Suppose that a certain biologically important reaction is quite slow at physiological temperature \(\left(37^{\circ} \mathrm{C}\right)\) in the absence of a catalyst. Assuming that the collision factor remains the same, by how much must an enzyme lower the activation energy of the reaction to achieve a \(1 \times 10^{5}\) -fold increase in the reaction rate?

The Arrhenius equation describes the relationship between the reaction rate constant \(k\) and activation energy \(E_a\), \(A\) is the pre-exponential factor, which is related to the collision factor, \(T\) is the temperature, and \(R\) is the gas constant: \(k = A e^{\frac{-E_a}{RT}}\)

\(\) For the uncatalyzed reaction, we have: \(k_{1} = A e^{\frac{-E_{a1}}{RT}}\) For the catalyzed reaction, we have: \(k_{2} = A e^{\frac{-E_{a2}}{RT}}\)

\(\) The given increase in reaction rate between the uncatalyzed and catalyzed reactions is \(1 \times 10^{5}\).
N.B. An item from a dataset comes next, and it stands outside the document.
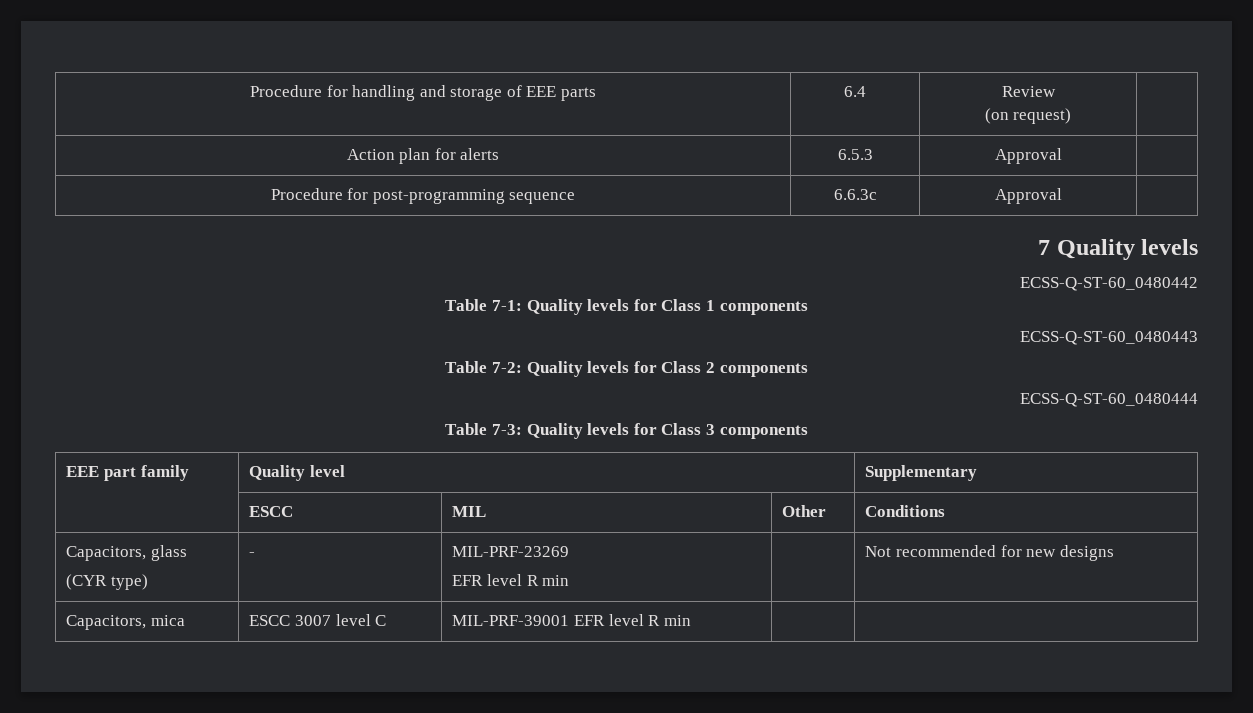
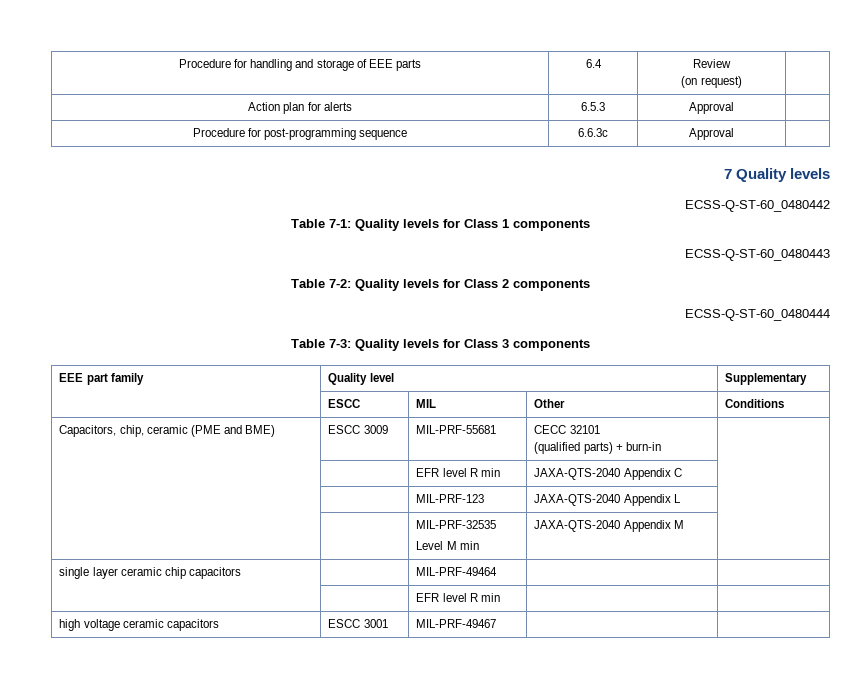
[151,545,188,561] [66,574,149,590] [249,552,256,557] [452,546,570,557] [452,574,570,586] [865,545,1114,561] [66,615,186,630] [249,614,387,626] [452,614,691,626] glass // (CYR type) | - | MIL-PRF-23269 // EFR level R min | | Not recommended for new designs // Capacitors, mica | ESCC 3007 level C | MIL-PRF-39001 EFR level R min -> [119,425,276,437] [328,425,388,434] [416,425,497,434] [534,425,600,434] [534,442,661,454] [416,468,500,477] [534,468,682,480] [416,494,485,503] [534,494,681,506] [416,520,497,529] [416,541,479,550] [534,520,684,532] [59,567,241,579] [416,567,498,576] [416,593,500,602] [59,619,219,631] [328,619,388,628] [416,619,497,628] chip, ceramic (PME and BME) | ESCC 3009 | MIL-PRF-55681 | CECC 32101 // (qualified parts) + burn-in | // | | EFR level R min | JAXA-QTS-2040 Appendix C | // | | MIL-PRF-123 | JAXA-QTS-2040 Appendix L | // | | MIL-PRF-32535 // Level M min | JAXA-QTS-2040 Appendix M | // single layer ceramic chip capacitors | | MIL-PRF-49464 | | // | | EFR level R min | | // high voltage ceramic capacitors | ESCC 3001 | MIL-PRF-49467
So, the ratio of the reaction rate constants is: \(\frac{k_{2}}{k_{1}} = 1 \times 10^{5}\)

\(\) We can now substitute the expressions for the reaction rate constants from Step 2 into the equation obtained in Step 3: \(\frac{A e^{\frac{-E_{a2}}{RT}}}{A e^{\frac{-E_{a1}}{RT}}} = 1 \times 10^{5}\)

\(\) We can simplify the equation by cancelling out the pre-exponential factor \(A\) and taking the natural logarithm of both sides: \(\frac{e^{\frac{-E_{a2}}{RT}}}{e^{\frac{-E_{a1}}{RT}}} = 1 \times 10^{5}\) Taking the natural logarithm, we get: \(\frac{-E_{a2}}{RT} - \frac{-E_{a1}}{RT} = \ln{(1 \times 10^{5})}\) Now, we can solve for the difference in activation energy: \((E_{a1} -E_{a2}) = RT\ln{(1 \times 10^{5})}\) We are given a temperature of \(37^{\circ} \mathrm{C}\), which we must convert to Kelvin by adding 273.15: \(T = 37^{\circ} \mathrm{C} + 273.15 = 310.15 K \) Using \(R = 8.314 \mathrm{J \ mol^{-1} \ K^{-1}}\): \((E_{a1} -E_{a2}) = (310.15 K)(8.314 \frac{\mathrm{J}}{\mathrm{mol \cdot K}}) \ln{(1 \times 10^{5})}\) Calculating the difference: \((E_{a1} -E_{a2}) = 16,120 \mathrm{J \ mol^{-1}} \approx 16.1 \mathrm{kJ \ mol^{-1}}\)

\(\) Thus, the enzyme must lower the activation energy by approximately 16.1 kJ/mol for a 100,000-fold increase in the reaction rate at physiological temperature.